(Saved entries)
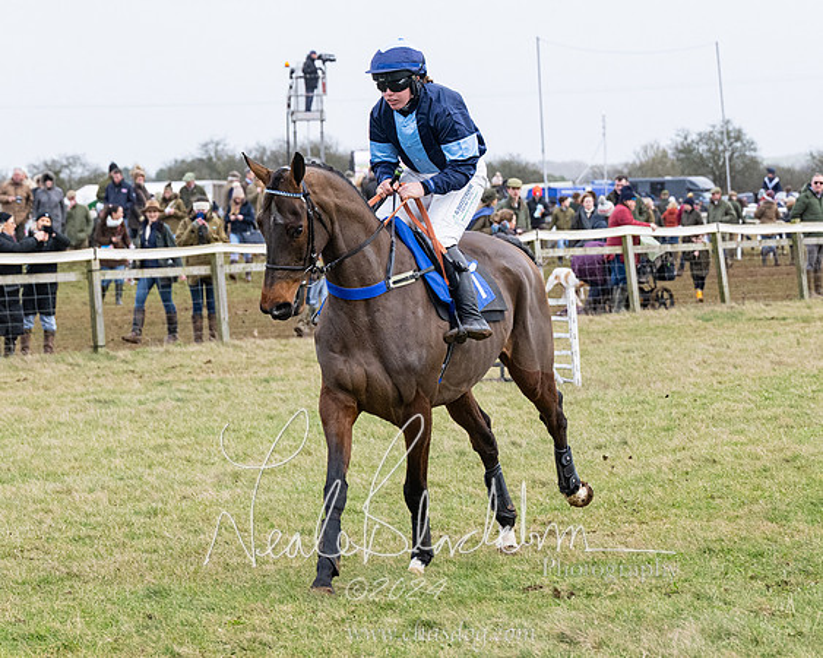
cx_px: 358
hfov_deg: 12.2
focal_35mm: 158
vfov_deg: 9.7
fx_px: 3857
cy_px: 345
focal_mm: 70
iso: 800
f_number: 4
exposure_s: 1/1600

(Instructions for the task): Make a word-for-word copy of the entries, without any pictures.

(Finished exercise):
cx_px: 358
hfov_deg: 12.2
focal_35mm: 158
vfov_deg: 9.7
fx_px: 3857
cy_px: 345
focal_mm: 70
iso: 800
f_number: 4
exposure_s: 1/1600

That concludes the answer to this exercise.